China has said it will be carbon-neutral by 2060, but critics say that the nation’s overseas activities are not matching those claims.
Brazil is also feeling the impact of Chinese banks’ lending to logging and agricultural companies behind much of the world’s deforestation, according a report by the Financial Times.
ICBC is the largest Chinese lender to companies that enable deforestation, report says. Photo: Reuters
Banks including the government-run Industrial and Commercial Bank of China, were the second-largest financers of such destructive businesses, the report said, citing data from the Forests & Finance pressure group.
“The world’s big economies talk big on climate action yet continue to turn a blind eye to their own banks funding tropical deforestation,” Tom Picken, head of the Forests & Finance campaign, was quoted as saying. His organisation found that the loans fell way below what could be considered green finance and that it would press China adopt stricter oversight.
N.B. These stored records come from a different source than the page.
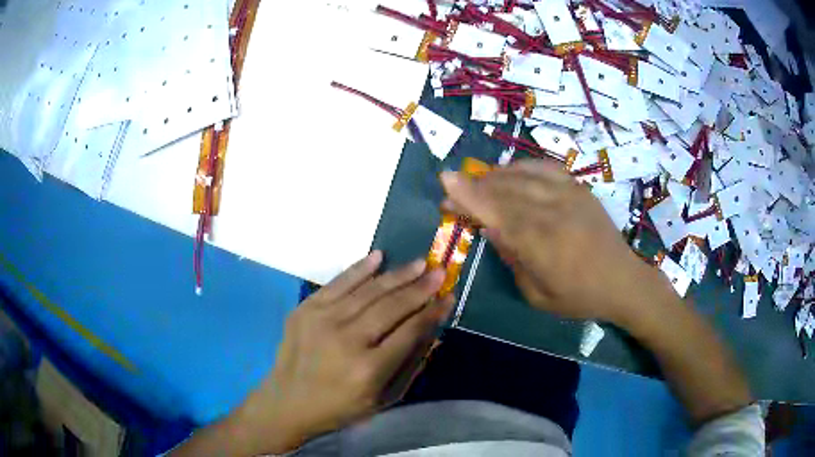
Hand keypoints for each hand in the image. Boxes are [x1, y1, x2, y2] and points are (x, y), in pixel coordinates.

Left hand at [232, 252, 452, 453]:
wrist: (287, 402)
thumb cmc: (339, 408)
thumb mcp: (382, 400)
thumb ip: (410, 366)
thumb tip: (433, 332)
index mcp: (369, 369)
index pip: (410, 332)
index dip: (432, 312)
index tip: (448, 297)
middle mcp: (347, 340)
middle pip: (391, 306)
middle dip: (420, 288)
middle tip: (439, 271)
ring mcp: (322, 320)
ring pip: (368, 291)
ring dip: (397, 275)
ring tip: (419, 263)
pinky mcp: (305, 310)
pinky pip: (338, 283)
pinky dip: (359, 268)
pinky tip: (379, 256)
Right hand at [441, 159, 665, 324]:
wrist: (623, 280)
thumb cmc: (579, 297)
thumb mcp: (538, 295)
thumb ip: (513, 259)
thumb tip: (491, 229)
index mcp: (541, 243)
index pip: (496, 212)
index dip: (468, 196)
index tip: (444, 182)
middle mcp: (553, 212)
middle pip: (505, 190)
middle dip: (474, 185)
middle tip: (454, 186)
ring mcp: (569, 195)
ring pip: (522, 176)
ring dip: (495, 175)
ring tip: (478, 180)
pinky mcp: (580, 188)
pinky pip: (546, 168)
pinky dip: (523, 166)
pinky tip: (511, 171)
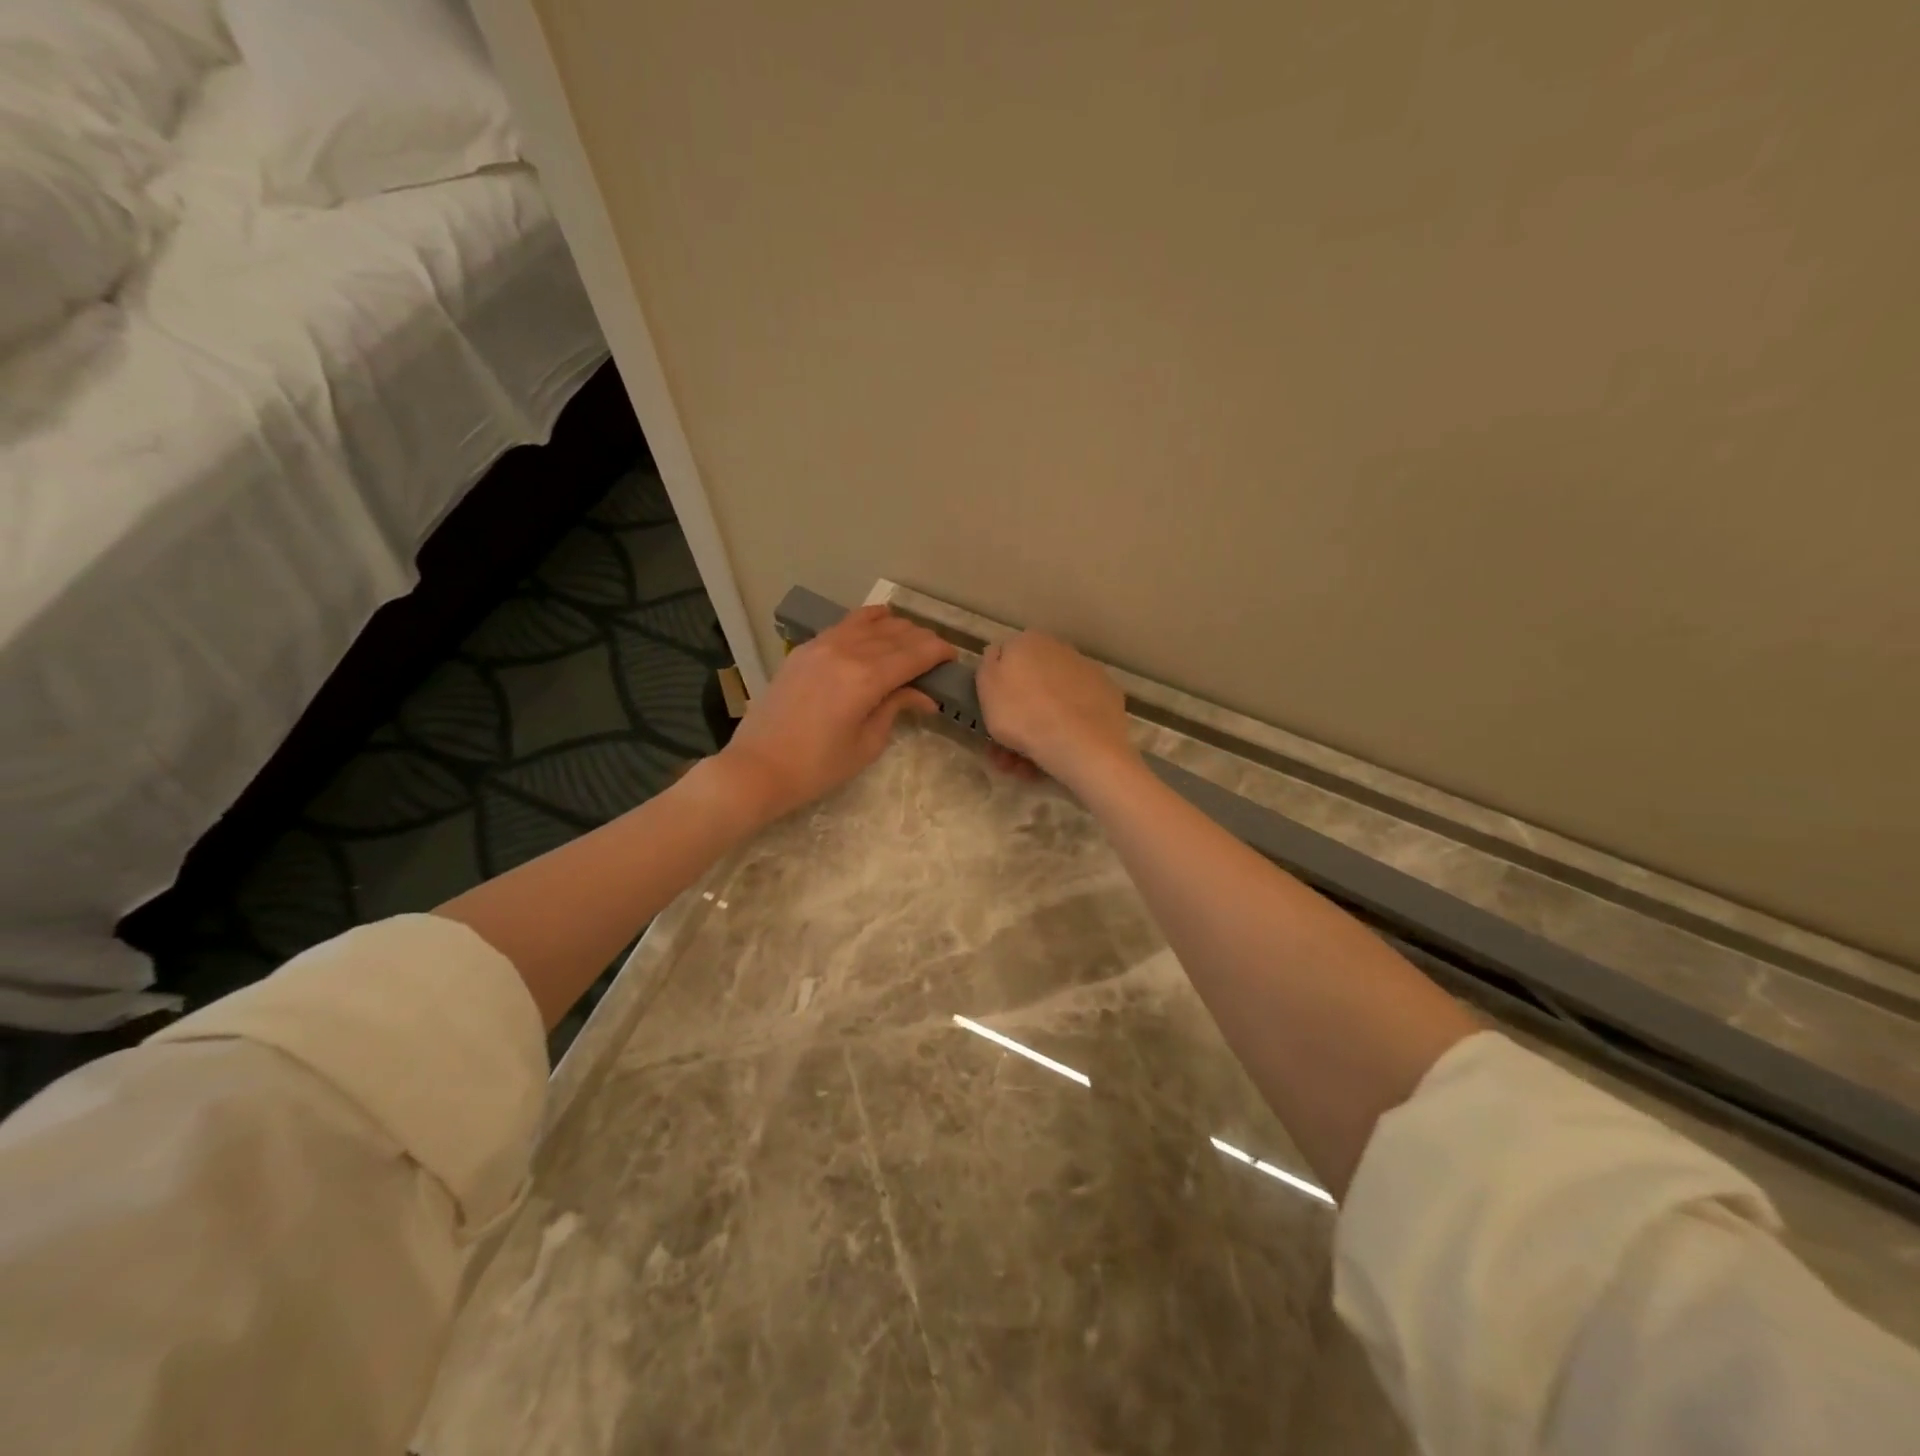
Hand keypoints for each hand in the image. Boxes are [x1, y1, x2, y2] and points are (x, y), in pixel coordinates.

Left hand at [716, 605, 956, 819]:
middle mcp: (847, 650)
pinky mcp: (804, 649)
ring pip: (872, 622)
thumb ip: (896, 709)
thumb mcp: (866, 744)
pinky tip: (879, 623)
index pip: (916, 653)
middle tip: (937, 657)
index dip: (941, 652)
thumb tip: (923, 695)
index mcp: (867, 677)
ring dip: (898, 628)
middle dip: (923, 641)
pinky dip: (868, 621)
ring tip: (911, 642)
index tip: (954, 659)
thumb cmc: (817, 767)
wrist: (757, 767)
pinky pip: (845, 624)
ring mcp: (822, 644)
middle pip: (898, 634)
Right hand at [976, 632, 1136, 788]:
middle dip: (1016, 719)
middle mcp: (1060, 649)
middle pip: (1030, 687)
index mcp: (1028, 642)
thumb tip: (998, 654)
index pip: (1005, 662)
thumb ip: (988, 665)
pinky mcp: (1108, 697)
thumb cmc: (1024, 715)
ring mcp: (1088, 673)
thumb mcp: (986, 688)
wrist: (1082, 745)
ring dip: (1035, 734)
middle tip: (1005, 753)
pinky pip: (1076, 715)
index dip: (995, 693)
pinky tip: (1057, 756)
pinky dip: (1066, 732)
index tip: (991, 718)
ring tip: (1027, 768)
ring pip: (1052, 705)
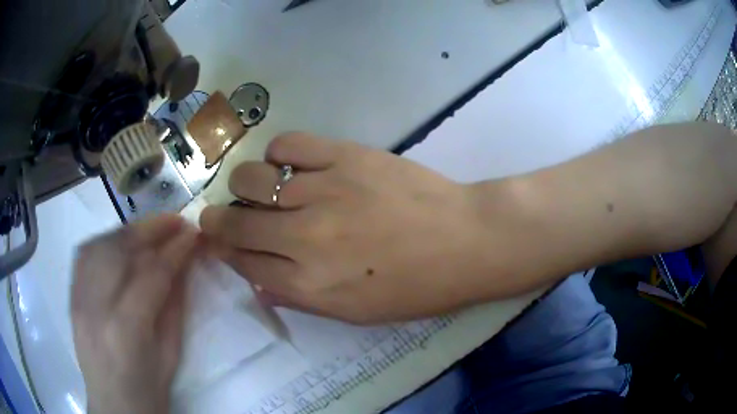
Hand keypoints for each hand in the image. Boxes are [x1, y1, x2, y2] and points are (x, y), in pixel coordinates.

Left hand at [71, 215, 200, 413]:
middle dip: (151, 228)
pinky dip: (105, 240)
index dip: (176, 249)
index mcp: (127, 330)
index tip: (193, 232)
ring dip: (129, 231)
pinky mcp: (71, 296)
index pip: (152, 273)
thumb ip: (175, 304)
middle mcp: (96, 307)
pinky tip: (121, 243)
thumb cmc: (148, 390)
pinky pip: (85, 254)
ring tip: (151, 230)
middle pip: (121, 250)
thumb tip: (185, 263)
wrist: (113, 406)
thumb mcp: (171, 354)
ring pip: (100, 244)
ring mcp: (78, 299)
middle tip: (175, 220)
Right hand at [200, 133, 488, 323]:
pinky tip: (288, 165)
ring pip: (250, 179)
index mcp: (307, 284)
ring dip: (244, 187)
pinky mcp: (344, 155)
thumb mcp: (356, 313)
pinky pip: (288, 145)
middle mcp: (303, 238)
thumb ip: (300, 299)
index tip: (219, 243)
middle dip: (216, 221)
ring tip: (259, 189)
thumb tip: (259, 284)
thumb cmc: (416, 287)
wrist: (465, 241)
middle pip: (235, 224)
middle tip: (219, 216)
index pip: (243, 264)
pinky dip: (277, 154)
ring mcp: (322, 190)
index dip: (225, 252)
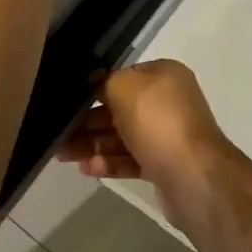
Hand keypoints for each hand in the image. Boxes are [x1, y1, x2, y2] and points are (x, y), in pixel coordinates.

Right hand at [56, 61, 236, 232]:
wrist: (193, 176)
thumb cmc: (157, 121)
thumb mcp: (124, 87)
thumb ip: (106, 81)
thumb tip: (96, 83)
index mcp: (164, 76)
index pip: (124, 75)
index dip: (96, 86)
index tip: (69, 99)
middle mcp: (168, 102)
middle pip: (120, 108)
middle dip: (88, 121)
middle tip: (58, 132)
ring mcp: (167, 135)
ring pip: (123, 136)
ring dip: (93, 144)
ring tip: (62, 154)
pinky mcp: (164, 165)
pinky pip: (131, 159)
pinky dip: (109, 163)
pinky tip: (85, 169)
The FT report said loans offered to pulp and paper, palm oil, soy, rubber and timber producers in Brazil, Africa and Asia totalled $15 billion. ICBC was the largest of these, it added, with $2.2bn of loans, followed by Chemical giant Sinochem being the largest recipient of loans, at $4.6bn.
The Forest & Finance report said these companies contributed about 5% of greenhouse gases through their activities.